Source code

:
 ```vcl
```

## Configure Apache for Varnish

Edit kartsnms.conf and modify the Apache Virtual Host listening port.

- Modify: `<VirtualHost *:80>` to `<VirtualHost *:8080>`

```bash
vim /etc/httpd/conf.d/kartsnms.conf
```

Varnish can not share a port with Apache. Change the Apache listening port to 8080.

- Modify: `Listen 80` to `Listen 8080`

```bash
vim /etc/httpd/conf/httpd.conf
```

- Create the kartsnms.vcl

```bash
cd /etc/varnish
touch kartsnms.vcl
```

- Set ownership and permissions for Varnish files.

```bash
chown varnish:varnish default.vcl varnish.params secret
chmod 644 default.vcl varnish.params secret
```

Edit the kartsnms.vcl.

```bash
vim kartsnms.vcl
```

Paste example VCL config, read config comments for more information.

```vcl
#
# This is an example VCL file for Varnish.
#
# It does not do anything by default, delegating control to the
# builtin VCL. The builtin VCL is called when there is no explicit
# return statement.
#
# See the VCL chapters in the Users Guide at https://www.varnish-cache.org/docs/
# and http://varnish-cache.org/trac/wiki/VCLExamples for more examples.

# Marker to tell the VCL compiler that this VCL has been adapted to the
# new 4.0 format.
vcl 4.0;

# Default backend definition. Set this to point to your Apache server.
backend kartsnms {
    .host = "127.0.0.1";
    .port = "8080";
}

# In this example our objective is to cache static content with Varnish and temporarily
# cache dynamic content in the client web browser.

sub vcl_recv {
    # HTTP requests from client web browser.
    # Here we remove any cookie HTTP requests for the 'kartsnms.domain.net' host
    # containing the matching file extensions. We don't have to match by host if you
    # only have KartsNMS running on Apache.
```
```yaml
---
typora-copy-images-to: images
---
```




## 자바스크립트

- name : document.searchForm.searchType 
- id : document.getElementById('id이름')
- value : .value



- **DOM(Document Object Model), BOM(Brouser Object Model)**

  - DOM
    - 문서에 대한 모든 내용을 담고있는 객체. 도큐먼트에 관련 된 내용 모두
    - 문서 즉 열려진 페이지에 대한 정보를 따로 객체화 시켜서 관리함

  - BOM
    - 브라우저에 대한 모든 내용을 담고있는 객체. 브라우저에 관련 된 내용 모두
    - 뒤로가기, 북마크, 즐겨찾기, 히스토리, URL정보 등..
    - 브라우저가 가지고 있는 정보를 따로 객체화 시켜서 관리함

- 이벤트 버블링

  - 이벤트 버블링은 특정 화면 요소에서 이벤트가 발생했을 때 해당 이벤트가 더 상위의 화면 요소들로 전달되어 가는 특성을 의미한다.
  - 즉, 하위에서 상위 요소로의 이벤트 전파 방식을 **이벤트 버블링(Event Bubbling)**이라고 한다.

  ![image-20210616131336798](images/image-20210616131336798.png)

→ Action item
Every record must be transcribed exactly, with no line skipped.

→ Result of this exercise
Source code

:
 ```vcl
```

## Configure Apache for Varnish

Edit kartsnms.conf and modify the Apache Virtual Host listening port.

- Modify: `<VirtualHost *:80>` to `<VirtualHost *:8080>`

```bash
vim /etc/httpd/conf.d/kartsnms.conf
```

Varnish can not share a port with Apache. Change the Apache listening port to 8080.

- Modify: `Listen 80` to `Listen 8080`

```bash
vim /etc/httpd/conf/httpd.conf
```

- Create the kartsnms.vcl

```bash
cd /etc/varnish
touch kartsnms.vcl
```

- Set ownership and permissions for Varnish files.

```bash
chown varnish:varnish default.vcl varnish.params secret
chmod 644 default.vcl varnish.params secret
```

Edit the kartsnms.vcl.

```bash
vim kartsnms.vcl
```

Paste example VCL config, read config comments for more information.

```vcl
#
# This is an example VCL file for Varnish.
#
# It does not do anything by default, delegating control to the
# builtin VCL. The builtin VCL is called when there is no explicit
# return statement.
#
# See the VCL chapters in the Users Guide at https://www.varnish-cache.org/docs/
# and http://varnish-cache.org/trac/wiki/VCLExamples for more examples.

# Marker to tell the VCL compiler that this VCL has been adapted to the
# new 4.0 format.
vcl 4.0;

# Default backend definition. Set this to point to your Apache server.
backend kartsnms {
    .host = "127.0.0.1";
    .port = "8080";
}

# In this example our objective is to cache static content with Varnish and temporarily
# cache dynamic content in the client web browser.

sub vcl_recv {
    # HTTP requests from client web browser.
    # Here we remove any cookie HTTP requests for the 'kartsnms.domain.net' host
    # containing the matching file extensions. We don't have to match by host if you
    # only have KartsNMS running on Apache.
```
```yaml
---
typora-copy-images-to: images
---
```




## 자바스크립트

- name : document.searchForm.searchType 
- id : document.getElementById('id이름')
- value : .value



- **DOM(Document Object Model), BOM(Brouser Object Model)**

  - DOM
    - 문서에 대한 모든 내용을 담고있는 객체. 도큐먼트에 관련 된 내용 모두
    - 문서 즉 열려진 페이지에 대한 정보를 따로 객체화 시켜서 관리함

  - BOM
    - 브라우저에 대한 모든 내용을 담고있는 객체. 브라우저에 관련 된 내용 모두
    - 뒤로가기, 북마크, 즐겨찾기, 히스토리, URL정보 등..
    - 브라우저가 가지고 있는 정보를 따로 객체화 시켜서 관리함

- 이벤트 버블링

  - 이벤트 버블링은 특정 화면 요소에서 이벤트가 발생했을 때 해당 이벤트가 더 상위의 화면 요소들로 전달되어 가는 특성을 의미한다.
  - 즉, 하위에서 상위 요소로의 이벤트 전파 방식을 **이벤트 버블링(Event Bubbling)**이라고 한다.

  ![image-20210616131336798](images/image-20210616131336798.png)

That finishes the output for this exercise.